(DOCUMENT TEXT)
Note that an investment is long-term. Patience is required when investing. A tree does not bear fruit on Day Two. If it is not long-term, it is not investing – it is gambling.

Your portfolio’s asset allocation is the percentages of different asset types within the portfolio (x% equities, y% bonds, z% real estate…). Rebalancing is the act of adjusting your portfolio from time to time to account for changes in the markets, normally to return the portfolio to its original allocation percentages that you set up at the beginning of your investment journey. Rather than trying to time "buys" and "sells" by trying to anticipate market movements, investors are typically better served by designing portfolios that can weather market conditions with asset classes that complement each other, that behave differently under the different conditions, and where the whole portfolio will fluctuate only within an amount that the investor is comfortable with. Different conditions could be bull/bear stock markets, rising/falling interest rates, rising/falling exchange rates…. Rebalancing allows the investor to buy low and sell high at times when the portfolio's underlying assets have had differing rates of return (e.g. bonds doing better than stocks, or one stock doing better than another stock). Rebalancing is best done on a schedule, such as once/year. This steadies the investment risk, reduces investor anxiety and helps rates of return over the long term.

When someone tries to “time the markets”, they hold cash until they think the market has hit a “low”, and then they buy the assets. Holding cash rather than a diversified investment portfolio is a form of shorting the market, which is a form of betting. The investor is “betting” that the market is about to go into a downward spiral and that they will be able to identify the bottom of the spiral. We know from historical records that this is nearly impossible to predict, even for experts. Strategic disciplined investors are not gamblers. There are many studies that show being out of the market and missing the best days in market cycle can drop your rate of return dramatically (go ahead, Google “miss the best days stock market” - I'll wait...). Market timing simply doesn’t work, period. Be a strategic investor.

Life insurance

Life insurance is not a gimmick. It is not a scam. It is a financial tool used to flatten financial risks due to someone’s end of life.

Notwithstanding that individual life insurance benefits are 100% tax-free in Canada, there are differences between term and permanent life insurance. Term life insurance is used to offset time-limited financial risks (e.g. paying debts, children's education, lost wages). If someone dies, their dependents or business partners suffer great loss. Dying younger than the average lifespan is thankfully a very low probability event, but when it does occur, the outcome for the people around them can be catastrophic. Term policy rates or “premiums” rise with age because as people age their probability of death rises. The owners typically surrender their policies as rates rise and become unaffordable and they are unlikely to die while the policy is in place. As a result, there is only a 2-3% likelihood that a term policy will pay out its benefit. Because this is such a low risk for the insurance company, term life insurance is the least expensive type of life insurance.
(End DOCUMENT TEXT)
▶ _ASSIGNED TASK 1_
Edit the text read from each of the records below so that "Consulte" becomes "Commissioni", keeping every other word and line as it is, and leave the pictures out of your answer.
(INPUT DATA)
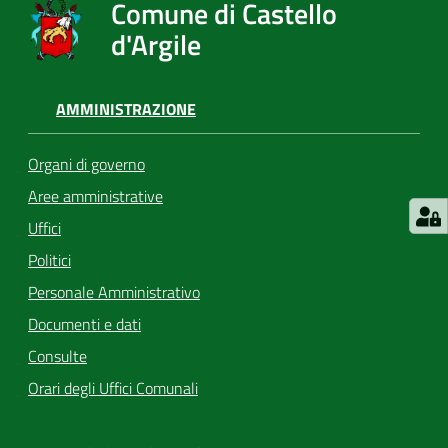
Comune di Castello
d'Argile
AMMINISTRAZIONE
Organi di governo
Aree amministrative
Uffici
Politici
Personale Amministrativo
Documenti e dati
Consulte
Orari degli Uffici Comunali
(End INPUT DATA)
▶ _ASSIGNED TASK 2_
Answer these questions from the text on investing and life insurance above.
(a) How often does the text say rebalancing is best done?
(b) What is the likelihood that a term policy will pay out its benefit?
(c) In which country are individual life insurance benefits said to be 100% tax-free?

▶ _TASK RESPONSE 1_
Comune di Castello
d'Argile
AMMINISTRAZIONE
Organi di governo
Aree amministrative
Uffici
Politici
Personale Amministrativo
Documenti e dati
Commissioni
Orari degli Uffici Comunali

▶ _TASK RESPONSE 2_
(a) On a schedule, such as once a year.
(b) 2-3%.
(c) Canada.